[Dataset entries]
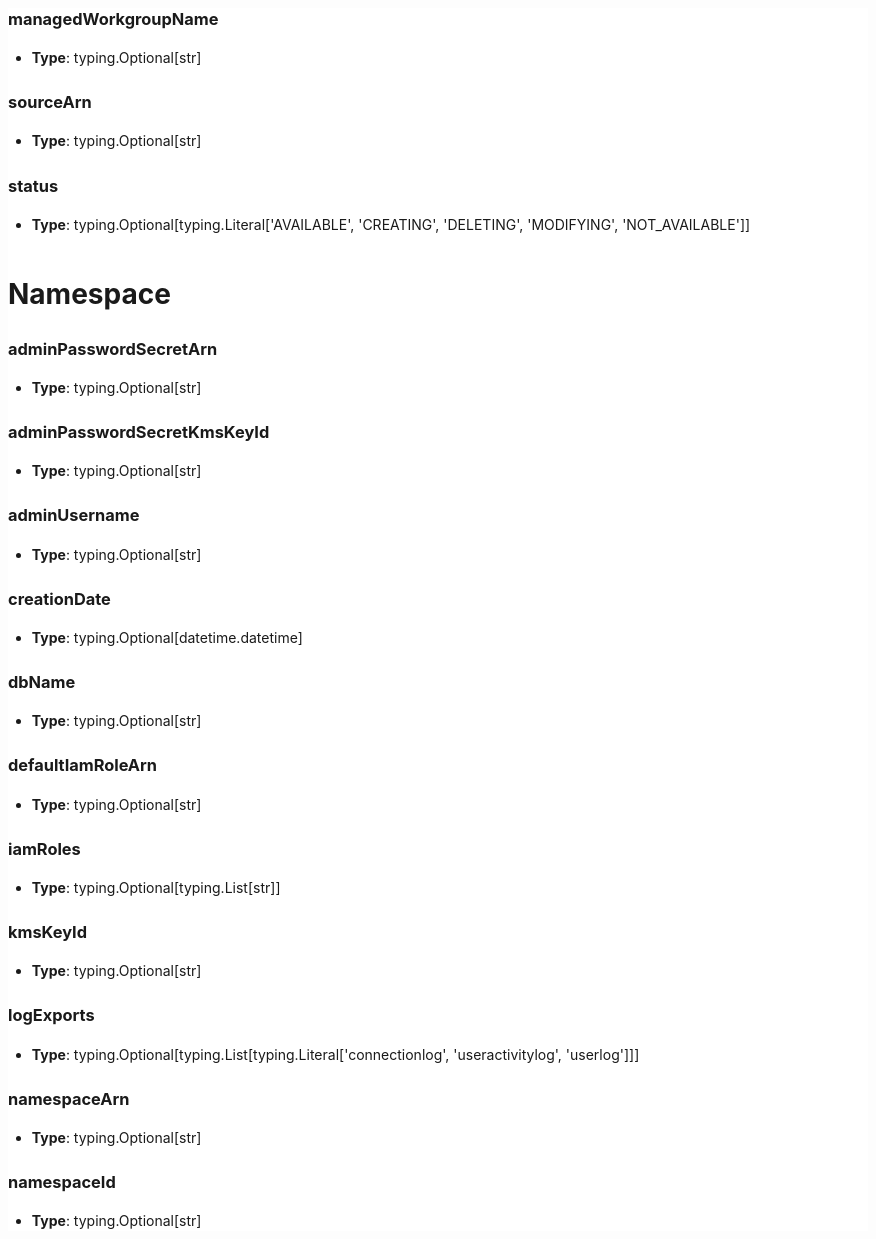 ### managedWorkgroupName
- **Type**: typing.Optional[str]

### sourceArn
- **Type**: typing.Optional[str]

### status
- **Type**: typing.Optional[typing.Literal['AVAILABLE', 'CREATING', 'DELETING', 'MODIFYING', 'NOT_AVAILABLE']]


# Namespace

### adminPasswordSecretArn
- **Type**: typing.Optional[str]

### adminPasswordSecretKmsKeyId
- **Type**: typing.Optional[str]

### adminUsername
- **Type**: typing.Optional[str]

### creationDate
- **Type**: typing.Optional[datetime.datetime]

### dbName
- **Type**: typing.Optional[str]

### defaultIamRoleArn
- **Type**: typing.Optional[str]

### iamRoles
- **Type**: typing.Optional[typing.List[str]]

### kmsKeyId
- **Type**: typing.Optional[str]

### logExports
- **Type**: typing.Optional[typing.List[typing.Literal['connectionlog', 'useractivitylog', 'userlog']]]

### namespaceArn
- **Type**: typing.Optional[str]

### namespaceId
- **Type**: typing.Optional[str]
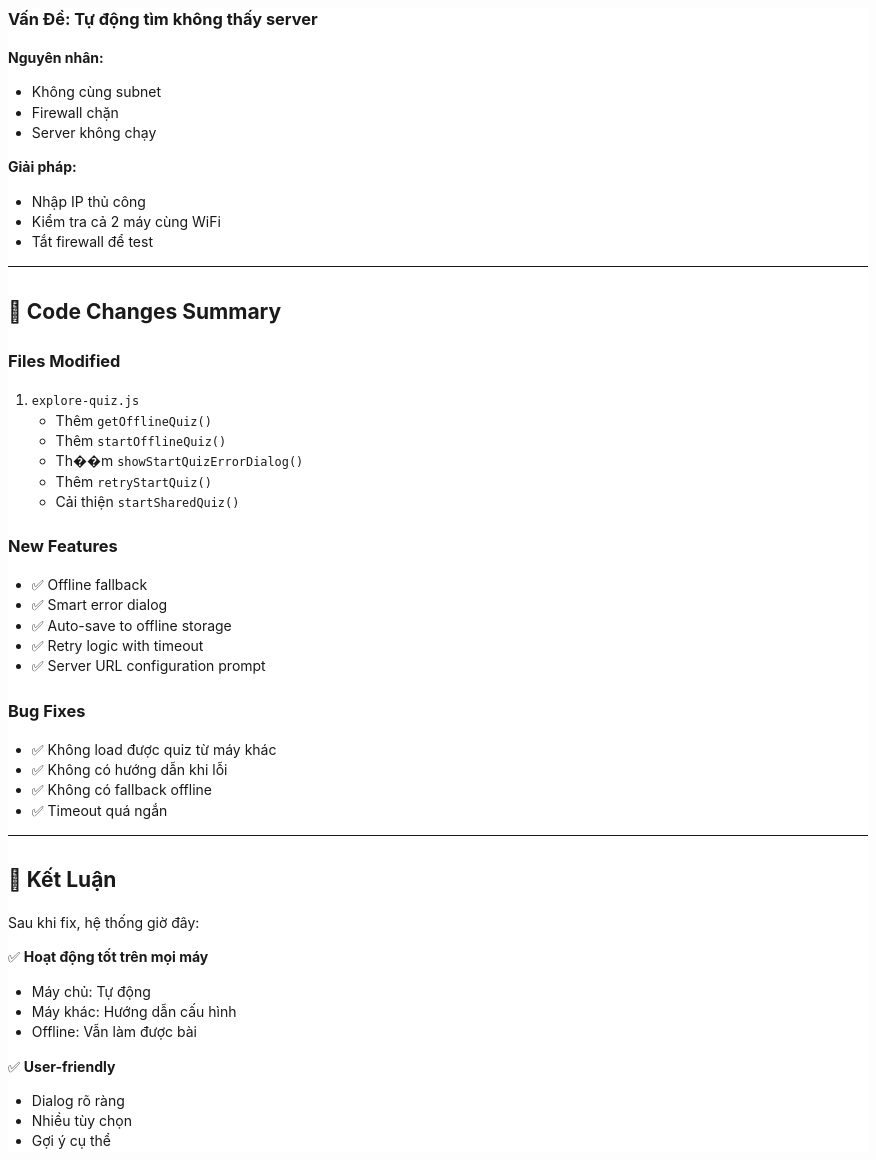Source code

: ### Vấn Đề: Tự động tìm không thấy server

**Nguyên nhân:**
- Không cùng subnet
- Firewall chặn
- Server không chạy

**Giải pháp:**
- Nhập IP thủ công
- Kiểm tra cả 2 máy cùng WiFi
- Tắt firewall để test

---

## 📝 Code Changes Summary

### Files Modified
1. `explore-quiz.js`
   - Thêm `getOfflineQuiz()`
   - Thêm `startOfflineQuiz()`
   - Th��m `showStartQuizErrorDialog()`
   - Thêm `retryStartQuiz()`
   - Cải thiện `startSharedQuiz()`

### New Features
- ✅ Offline fallback
- ✅ Smart error dialog
- ✅ Auto-save to offline storage
- ✅ Retry logic with timeout
- ✅ Server URL configuration prompt

### Bug Fixes
- ✅ Không load được quiz từ máy khác
- ✅ Không có hướng dẫn khi lỗi
- ✅ Không có fallback offline
- ✅ Timeout quá ngắn

---

## 🎉 Kết Luận

Sau khi fix, hệ thống giờ đây:

✅ **Hoạt động tốt trên mọi máy**
- Máy chủ: Tự động
- Máy khác: Hướng dẫn cấu hình
- Offline: Vẫn làm được bài

✅ **User-friendly**
- Dialog rõ ràng
- Nhiều tùy chọn
- Gợi ý cụ thể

### ASSIGNED TASK
Collect each line above that contains the string "Literal" and copy it in full.

### ANSWER FOR THE TASK
- **Type**: typing.Optional[typing.Literal['AVAILABLE', 'CREATING', 'DELETING', 'MODIFYING', 'NOT_AVAILABLE']]
- **Type**: typing.Optional[typing.List[typing.Literal['connectionlog', 'useractivitylog', 'userlog']]]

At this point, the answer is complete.